● MATERIAL TO PROCESS
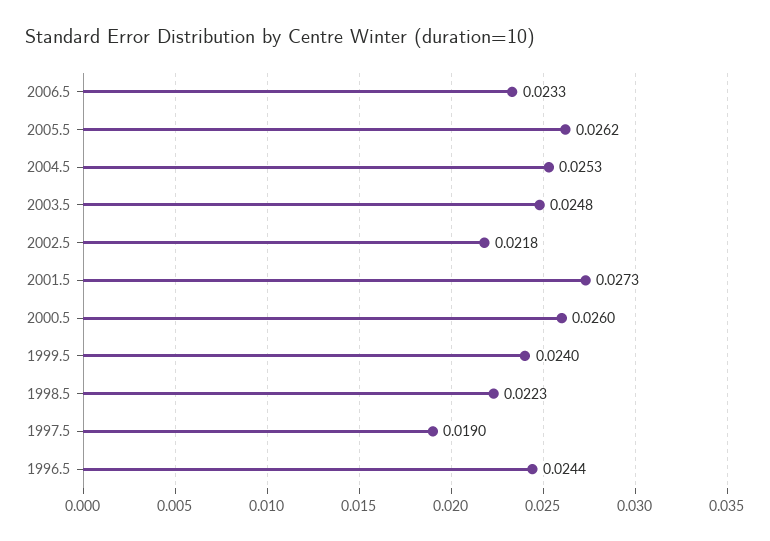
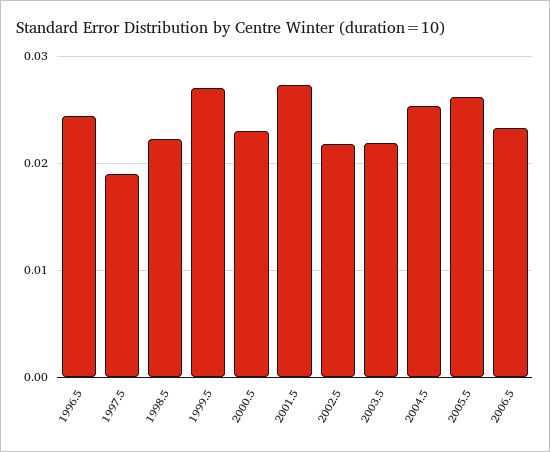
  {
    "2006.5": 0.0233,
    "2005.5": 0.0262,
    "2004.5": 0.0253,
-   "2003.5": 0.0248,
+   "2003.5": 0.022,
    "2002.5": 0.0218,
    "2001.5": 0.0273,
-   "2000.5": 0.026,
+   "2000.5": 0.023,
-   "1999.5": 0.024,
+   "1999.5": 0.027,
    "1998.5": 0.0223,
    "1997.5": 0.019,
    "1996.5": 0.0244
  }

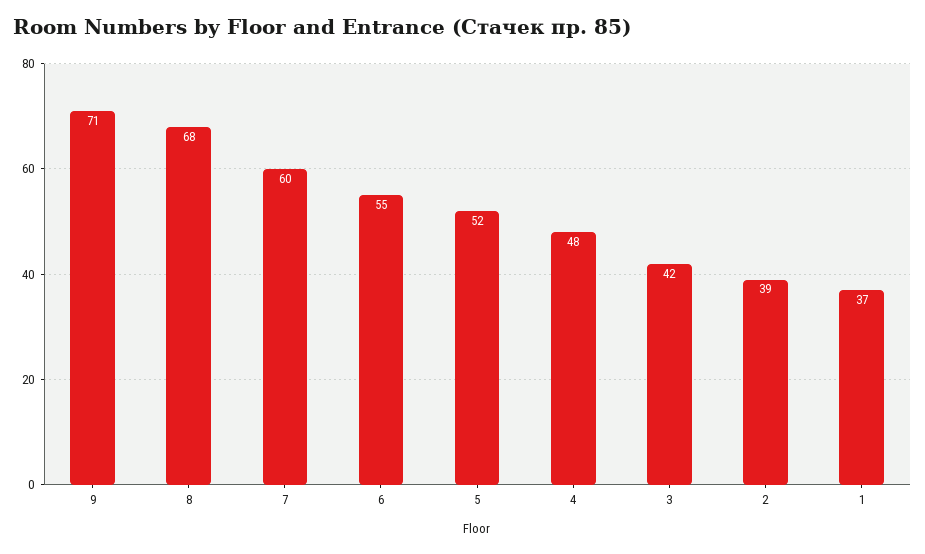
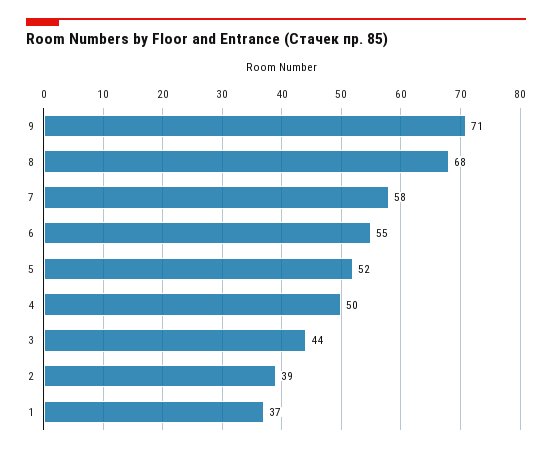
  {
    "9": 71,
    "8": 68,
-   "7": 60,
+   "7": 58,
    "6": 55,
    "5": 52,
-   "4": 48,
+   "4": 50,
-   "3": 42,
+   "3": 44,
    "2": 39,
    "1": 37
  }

● TO DO
Word for word, print every record, and leave out any picture.

● THE ANSWER
  {
    "2006.5": 0.0233,
    "2005.5": 0.0262,
    "2004.5": 0.0253,
-   "2003.5": 0.0248,
+   "2003.5": 0.022,
    "2002.5": 0.0218,
    "2001.5": 0.0273,
-   "2000.5": 0.026,
+   "2000.5": 0.023,
-   "1999.5": 0.024,
+   "1999.5": 0.027,
    "1998.5": 0.0223,
    "1997.5": 0.019,
    "1996.5": 0.0244
  }

  {
    "9": 71,
    "8": 68,
-   "7": 60,
+   "7": 58,
    "6": 55,
    "5": 52,
-   "4": 48,
+   "4": 50,
-   "3": 42,
+   "3": 44,
    "2": 39,
    "1": 37
  }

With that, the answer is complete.